We (at first) voted who was the best role player, who was the worst, etc. But, I began to voice my opinion that it wasn’t fair that way because what if two people got more time than the other two (there’s 4 of us), or if two people were really into their characters that night?
So, we decided that the PLAYERS voting for how much (between a range of numbers given by the Storyteller, which was usually 2 to 5 a night), was a much more efficient system. If someone really roleplayed that day, they’d get 5. If someone just didn’t feel well, but really gave it all they got, maybe the players take pity and give them 4 or 5 anyway. If the players get peeved because a player came over to play and left 20 minutes later (it’s happened in our group), they can decide to give less.
It is also confidential as each player writes their numbers on a piece of paper with the names of the players next to the numbers and hands them to the Storyteller. He adds up the numbers and divides by the number of people present, and that’s the number you get, unless he thinks you did a lot better or more poorly than the others think, in which case he might adjust it and write why.
I think it’s eliminated hard feelings among the players who thought they did really well but didn’t get high enough on the “chart” of people to get the kind of experience they deserved (in their mind). It also makes it interesting when the players begin counting their decimal places. Heh, you should see some of the numbers! I, personally, am sitting at 23.6666666667 exp! Now if only I could get it to round off….
- Units Of Measurement Resource
From: Simon W.
Check out this site:
It has the standard metric conversion tables, but also great information about other measurements, such as hat sizes, paper weights, drought severity, and so on.
- Managing The Campaign Design Workload
From: Tommy H.
I remember an article about creating top 7 lists for various game elements. A friend of mine came up with a similar idea.
I tend to over-create and end up with a book full of notes. And, instead of focusing on one idea at a time, I often can’t make a choice of which idea to work on next, or I’m slowed down by an immense follow-up on a single concept.
So, he suggested that I made up a “core of creation”.
The core consists of as many common game elements as I can imagine, (new treasure, new types of magical disasters, new traps, Kingdoms, etc.). For each element, I create 10 new concepts and stop at 10 until all elements have 10 concepts.[Comment from Johnn: this is a great tip. Building up your campaign or game world in iterations helps when bits of information are dependant on each other and there’s no clear starting point. For example, do you design deities first then figure out how magic works, or do you handle how magic governs the gods initially?
Adding details in small, digestible chunks to each element helps flesh things out in stages so you can take what’s already been designed into account when tackling each item without painting yourself into a corner.]
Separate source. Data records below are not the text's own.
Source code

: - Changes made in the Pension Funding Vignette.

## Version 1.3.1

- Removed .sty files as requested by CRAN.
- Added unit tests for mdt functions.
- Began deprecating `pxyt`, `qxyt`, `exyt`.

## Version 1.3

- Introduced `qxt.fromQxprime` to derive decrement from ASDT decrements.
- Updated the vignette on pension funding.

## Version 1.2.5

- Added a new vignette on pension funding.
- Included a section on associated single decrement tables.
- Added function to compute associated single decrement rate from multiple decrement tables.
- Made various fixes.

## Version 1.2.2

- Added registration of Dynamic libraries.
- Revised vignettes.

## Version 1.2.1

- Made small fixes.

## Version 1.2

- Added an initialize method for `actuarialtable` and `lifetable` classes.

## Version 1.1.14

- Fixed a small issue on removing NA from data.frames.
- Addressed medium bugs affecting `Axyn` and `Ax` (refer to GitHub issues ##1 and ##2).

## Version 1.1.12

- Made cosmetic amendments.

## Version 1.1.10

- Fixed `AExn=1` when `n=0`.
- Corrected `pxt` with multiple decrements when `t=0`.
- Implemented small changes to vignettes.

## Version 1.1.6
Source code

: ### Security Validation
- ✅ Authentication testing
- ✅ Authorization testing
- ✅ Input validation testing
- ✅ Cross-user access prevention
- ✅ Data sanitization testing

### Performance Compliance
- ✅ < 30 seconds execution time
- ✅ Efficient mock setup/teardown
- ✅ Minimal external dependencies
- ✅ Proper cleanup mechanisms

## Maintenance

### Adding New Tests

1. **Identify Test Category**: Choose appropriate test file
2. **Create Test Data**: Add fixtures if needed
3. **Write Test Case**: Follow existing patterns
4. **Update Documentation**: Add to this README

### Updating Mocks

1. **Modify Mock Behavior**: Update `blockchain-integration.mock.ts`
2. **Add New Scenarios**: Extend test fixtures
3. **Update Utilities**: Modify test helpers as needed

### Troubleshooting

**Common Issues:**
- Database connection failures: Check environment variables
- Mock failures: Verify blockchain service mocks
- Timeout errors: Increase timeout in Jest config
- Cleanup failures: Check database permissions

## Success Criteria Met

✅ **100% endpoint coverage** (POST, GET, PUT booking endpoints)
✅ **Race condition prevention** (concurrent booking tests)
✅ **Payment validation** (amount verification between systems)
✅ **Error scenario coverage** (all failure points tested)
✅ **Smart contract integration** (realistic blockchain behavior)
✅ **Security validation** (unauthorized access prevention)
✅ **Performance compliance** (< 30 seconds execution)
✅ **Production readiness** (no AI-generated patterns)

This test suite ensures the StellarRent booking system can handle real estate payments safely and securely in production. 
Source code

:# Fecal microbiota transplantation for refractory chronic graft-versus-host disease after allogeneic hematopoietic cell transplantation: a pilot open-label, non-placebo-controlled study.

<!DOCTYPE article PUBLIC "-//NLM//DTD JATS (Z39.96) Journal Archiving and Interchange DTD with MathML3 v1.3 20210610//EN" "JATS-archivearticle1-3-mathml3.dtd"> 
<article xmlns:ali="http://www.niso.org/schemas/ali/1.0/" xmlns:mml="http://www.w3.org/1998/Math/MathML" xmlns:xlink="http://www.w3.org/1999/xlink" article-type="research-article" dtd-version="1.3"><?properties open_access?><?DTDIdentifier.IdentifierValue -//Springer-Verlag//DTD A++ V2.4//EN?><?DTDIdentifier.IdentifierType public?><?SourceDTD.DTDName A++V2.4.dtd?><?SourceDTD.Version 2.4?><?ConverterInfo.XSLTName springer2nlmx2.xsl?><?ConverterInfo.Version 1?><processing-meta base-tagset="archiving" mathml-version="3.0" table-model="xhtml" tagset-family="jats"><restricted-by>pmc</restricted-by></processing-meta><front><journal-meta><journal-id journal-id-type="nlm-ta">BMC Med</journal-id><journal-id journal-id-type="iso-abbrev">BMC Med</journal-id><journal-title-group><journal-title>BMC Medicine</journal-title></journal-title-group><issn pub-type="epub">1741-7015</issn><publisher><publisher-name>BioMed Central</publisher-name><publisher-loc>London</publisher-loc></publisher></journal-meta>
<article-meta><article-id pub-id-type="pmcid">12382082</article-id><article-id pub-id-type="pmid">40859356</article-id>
- Encouraging Passive Players To Speak Out
We have players who step out and take charge and we have players who are content to stand back and only occasionally participate. While running a high fantasy, save the multiverse game, I placed the heroes in a situation where each was required to complete a quest. When it was time to begin the quests the players realized that only the quested PC could speak to the NPCs. No one else in the party could interact with any NPC. The more aggressive players had to step back and let the quested PC lead them. Everyone had their day in the sun and the less aggressive players now jump in more with their comments and actions since I tried that tactic.